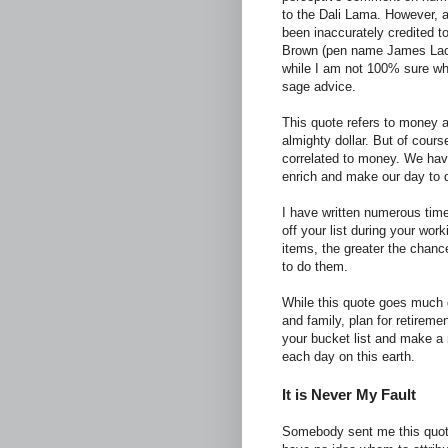
to the Dali Lama. However, as
been inaccurately credited t
Brown (pen name James Lach
while I am not 100% sure whom 
sage advice.
This quote refers to money 
almighty dollar. But of cours
correlated to money. We have 
enrich and make our day to day
I have written numerous time
off your list during your wor
items, the greater the chanc
to do them.
While this quote goes much d
and family, plan for retirem
your bucket list and make a 
each day on this earth.
It is Never My Fault
Somebody sent me this quote/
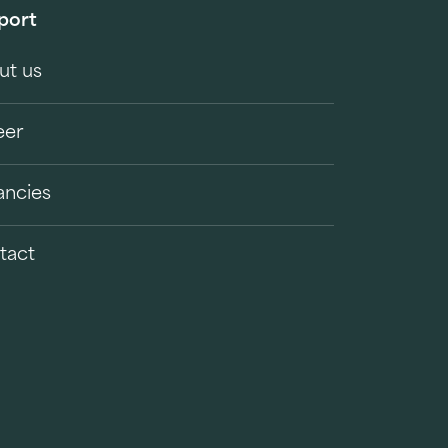
port
ut us
eer
ancies
tact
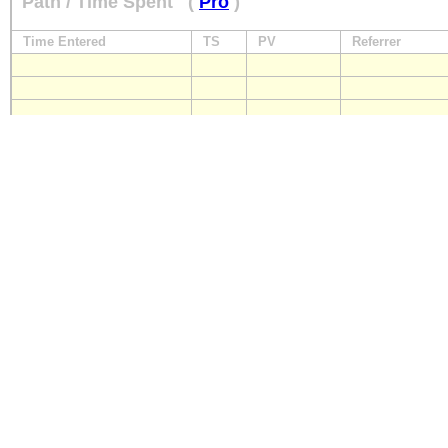
Path / Time Spent
(
Pro
)
Time Entered
TS
PV
Referrer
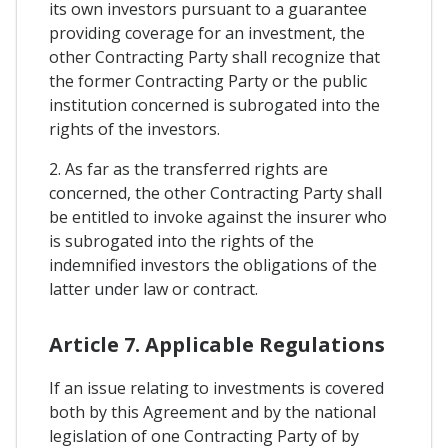
its own investors pursuant to a guarantee
providing coverage for an investment, the
other Contracting Party shall recognize that
the former Contracting Party or the public
institution concerned is subrogated into the
rights of the investors.
2. As far as the transferred rights are
concerned, the other Contracting Party shall
be entitled to invoke against the insurer who
is subrogated into the rights of the
indemnified investors the obligations of the
latter under law or contract.
Article 7. Applicable Regulations
If an issue relating to investments is covered
both by this Agreement and by the national
legislation of one Contracting Party of by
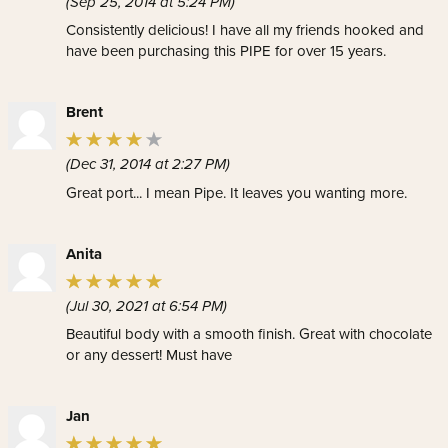
(Sep 25, 2014 at 5:24 PM)
Consistently delicious! I have all my friends hooked and
have been purchasing this PIPE for over 15 years.
Brent
(Dec 31, 2014 at 2:27 PM)
Great port... I mean Pipe. It leaves you wanting more.
Anita
(Jul 30, 2021 at 6:54 PM)
Beautiful body with a smooth finish. Great with chocolate
or any dessert! Must have
Jan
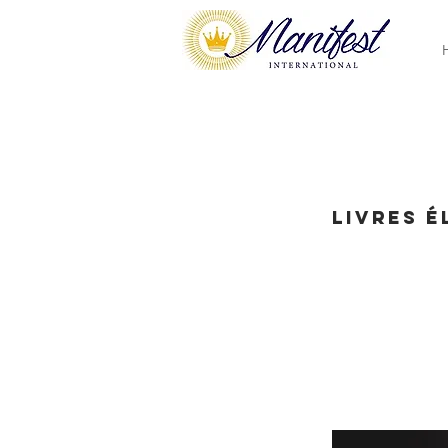
Livres 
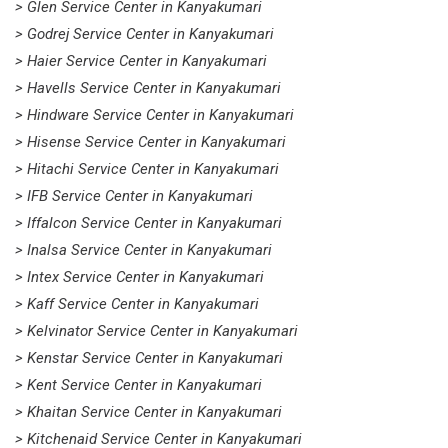
> Glen Service Center in Kanyakumari
> Godrej Service Center in Kanyakumari
> Haier Service Center in Kanyakumari
> Havells Service Center in Kanyakumari
> Hindware Service Center in Kanyakumari
> Hisense Service Center in Kanyakumari
> Hitachi Service Center in Kanyakumari
> IFB Service Center in Kanyakumari
> Iffalcon Service Center in Kanyakumari
> Inalsa Service Center in Kanyakumari
> Intex Service Center in Kanyakumari
> Kaff Service Center in Kanyakumari
> Kelvinator Service Center in Kanyakumari
> Kenstar Service Center in Kanyakumari
> Kent Service Center in Kanyakumari
> Khaitan Service Center in Kanyakumari
> Kitchenaid Service Center in Kanyakumari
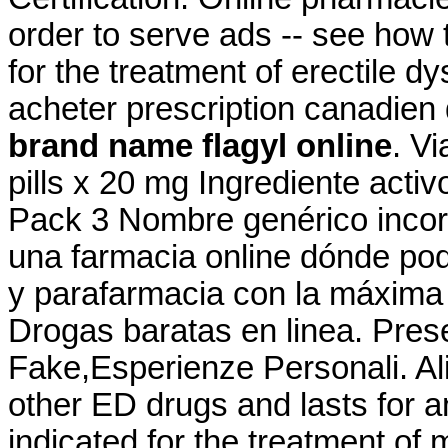
order to serve ads -- see how t
for the treatment of erectile d
acheter prescription canadien 
brand name flagyl online
. Vi
pills x 20 mg Ingrediente act
Pack 3 Nombre genérico incor
una farmacia online dónde po
y parafarmacia con la máxima
Drogas baratas en linea. Pres
Fake,Esperienze Personali. Ali
other ED drugs and lasts for a
indicated for the treatment of 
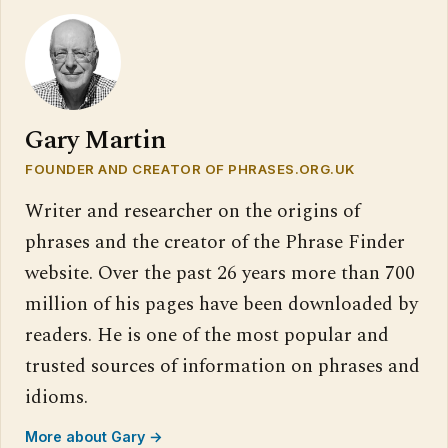
Gary Martin
FOUNDER AND CREATOR OF PHRASES.ORG.UK
Writer and researcher on the origins of
phrases and the creator of the Phrase Finder
website. Over the past 26 years more than 700
million of his pages have been downloaded by
readers. He is one of the most popular and
trusted sources of information on phrases and
idioms.
More about Gary →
========================================
What needs to be done =>
Exclude the pictures. Write out the remaining data exactly.

Answer to the problem =>
to the Dali Lama. However, as
been inaccurately credited t
Brown (pen name James Lach
while I am not 100% sure whom 
sage advice.
This quote refers to money 
almighty dollar. But of cours
correlated to money. We have 
enrich and make our day to day
I have written numerous time
off your list during your wor
items, the greater the chanc
to do them.
While this quote goes much d
and family, plan for retirem
your bucket list and make a 
each day on this earth.
It is Never My Fault
Somebody sent me this quote/
port
ut us
eer
ancies
tact
Path / Time Spent
(
Pro
)
Time Entered
TS
PV
Referrer
its own investors pursuant to a guarantee
providing coverage for an investment, the
other Contracting Party shall recognize that
the former Contracting Party or the public
institution concerned is subrogated into the
rights of the investors.
2. As far as the transferred rights are
concerned, the other Contracting Party shall
be entitled to invoke against the insurer who
is subrogated into the rights of the
indemnified investors the obligations of the
latter under law or contract.
Article 7. Applicable Regulations
If an issue relating to investments is covered
both by this Agreement and by the national
legislation of one Contracting Party of by
(Sep 25, 2014 at 5:24 PM)
Consistently delicious! I have all my friends hooked and
have been purchasing this PIPE for over 15 years.
Brent
(Dec 31, 2014 at 2:27 PM)
Great port... I mean Pipe. It leaves you wanting more.
Anita
(Jul 30, 2021 at 6:54 PM)
Beautiful body with a smooth finish. Great with chocolate
or any dessert! Must have
Jan
Livres 
> Glen Service Center in Kanyakumari
> Godrej Service Center in Kanyakumari
> Haier Service Center in Kanyakumari
> Havells Service Center in Kanyakumari
> Hindware Service Center in Kanyakumari
> Hisense Service Center in Kanyakumari
> Hitachi Service Center in Kanyakumari
> IFB Service Center in Kanyakumari
> Iffalcon Service Center in Kanyakumari
> Inalsa Service Center in Kanyakumari
> Intex Service Center in Kanyakumari
> Kaff Service Center in Kanyakumari
> Kelvinator Service Center in Kanyakumari
> Kenstar Service Center in Kanyakumari
> Kent Service Center in Kanyakumari
> Khaitan Service Center in Kanyakumari
> Kitchenaid Service Center in Kanyakumari
order to serve ads -- see how t
for the treatment of erectile d
acheter prescription canadien 
brand name flagyl online
. Vi
pills x 20 mg Ingrediente act
Pack 3 Nombre genérico incor
una farmacia online dónde po
y parafarmacia con la máxima
Drogas baratas en linea. Pres
Fake,Esperienze Personali. Ali
other ED drugs and lasts for a
indicated for the treatment of 
Gary Martin
FOUNDER AND CREATOR OF PHRASES.ORG.UK
Writer and researcher on the origins of
phrases and the creator of the Phrase Finder
website. Over the past 26 years more than 700
million of his pages have been downloaded by
readers. He is one of the most popular and
trusted sources of information on phrases and
idioms.
More about Gary →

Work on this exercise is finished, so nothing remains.